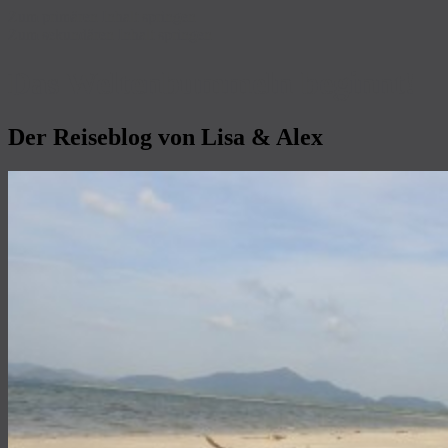
Zum primären Inhalt springen
Zum sekundären Inhalt springen
Das Weltenbummeln beginnt!
Der Reiseblog von Lisa & Alex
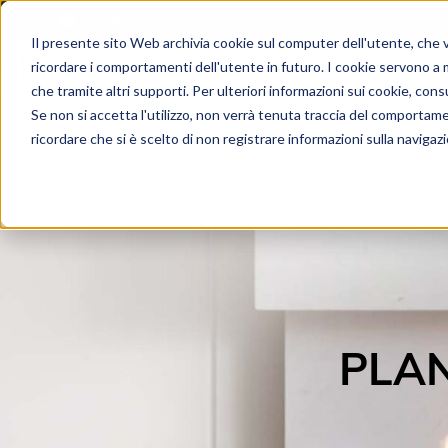
Lingua:
IT
Il presente sito Web archivia cookie sul computer dell'utente, che ven
ricordare i comportamenti dell'utente in futuro. I cookie servono a mig
che tramite altri supporti. Per ulteriori informazioni sui cookie, consu
Se non si accetta l'utilizzo, non verrà tenuta traccia del comportam
ricordare che si è scelto di non registrare informazioni sulla navigaz
PLAN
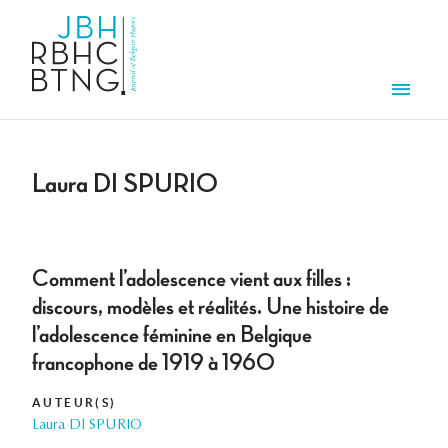
Overslaan en naar de inhoud gaan
Men
Laura DI SPURIO
Comment l’adolescence vient aux filles :
discours, modèles et réalités. Une histoire de
l’adolescence féminine en Belgique
francophone de 1919 à 1960
AUTEUR(S)
Laura DI SPURIO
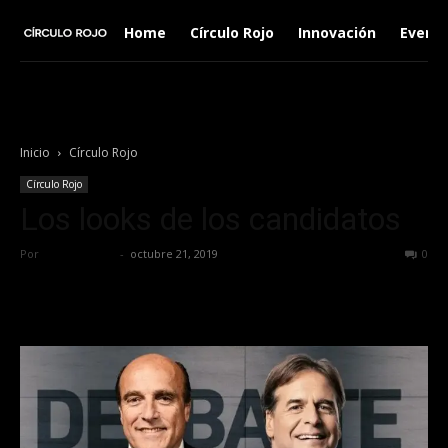
Home
Círculo Rojo
Innovación
Event
Inicio
Círculo Rojo
Círculo Rojo
Los looks de los candidatos
Por
Círculo Rojo
-
octubre 21, 2019
1115
0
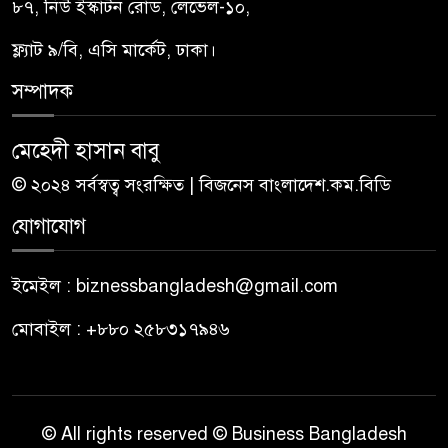
৮৭, নিউ ইস্কাটন রোড, লেভেল-১০,
৮
ফ্ল্যাট ৯/বি, এসি মার্কেট, ঢাকা।
টাঙ্গাইলে মৃত বাস-মিনিবাস
সম্পাদক
৯
মালিকদের পরিবারকে আর্থিক
অনুদান প্রদান
মেহেদী হাসান বাবু
© ২০২৪ সর্বস্বত্ব সংরক্ষিত | বিজনেস বাংলাদেশ.কম.বিডি
শ্রীমঙ্গলে ১৪তম চা নিলামে
১০
বিটিআরআইয়ের গ্রিন টি ২৭৯০
যোগাযোগ
টাকা কেজি দরে বিক্রি
ইমেইল : biznessbangladesh@gmail.com
মোবাইল : +৮৮০ ২৫৮৩১৭৯৪৬
© All rights reserved © Business Bangladesh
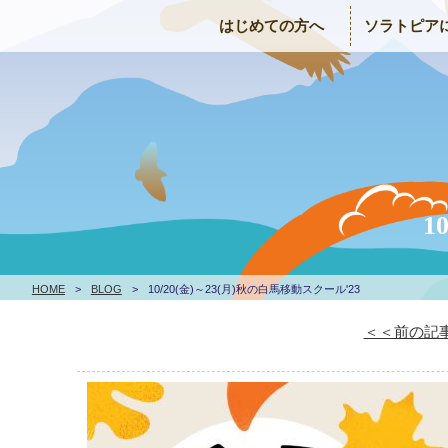
はじめての方へ
ソラトピア
1
HOME
>
BLOG
>
10/20(金)～23(月)秋の白馬移動スクール'23
＜＜前の記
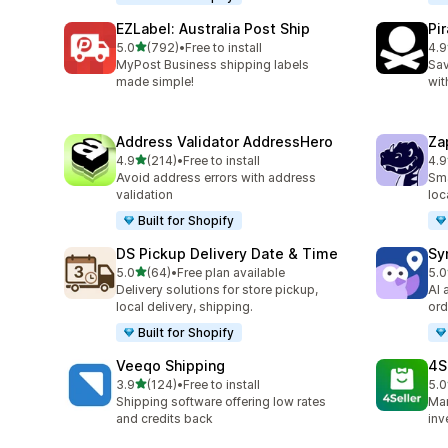
EZLabel: Australia Post Ship
Pi
5つ星中
5.0
(792)
•
Free to install
4.9
合計レビュー数：792件
合
MyPost Business shipping labels
Sav
made simple!
wit
Address Validator AddressHero
Za
5つ星中
4.9
(214)
•
Free to install
4.9
合計レビュー数：214件
合
Avoid address errors with address
Sma
validation
loc
Built for Shopify
DS Pickup Delivery Date & Time
Sy
5つ星中
5.0
(64)
•
Free plan available
5.0
合計レビュー数：64件
合
Delivery solutions for store pickup,
AI 
local delivery, shipping.
ord
Built for Shopify
Veeqo Shipping
4S
5つ星中
3.9
(124)
•
Free to install
5.0
合計レビュー数：124件
合
Shipping software offering low rates
Man
and credits back
inv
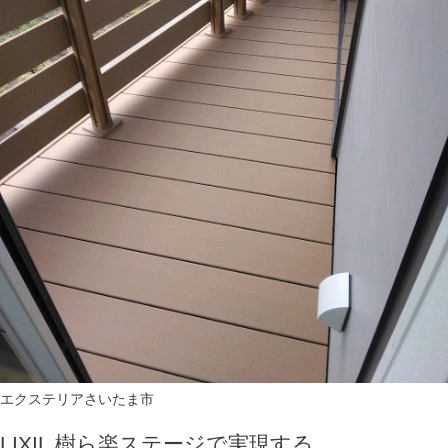
エクステリア
さいたま市
LIXIL 樹ら楽ステージで実現する...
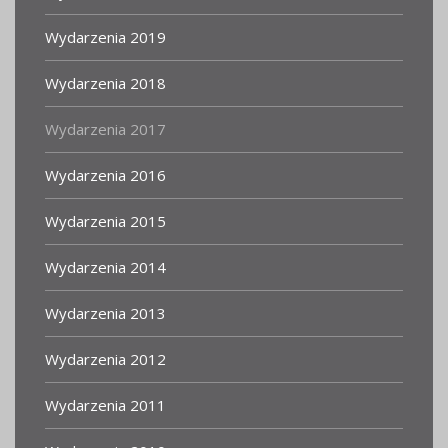
Wydarzenia 2019
Wydarzenia 2018
Wydarzenia 2017
Wydarzenia 2016
Wydarzenia 2015
Wydarzenia 2014
Wydarzenia 2013
Wydarzenia 2012
Wydarzenia 2011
-------
*WHAT TO WORK ON*: Respond with one number only: how many lines of the data contain "utente".

*TASK OUTPUT*: 2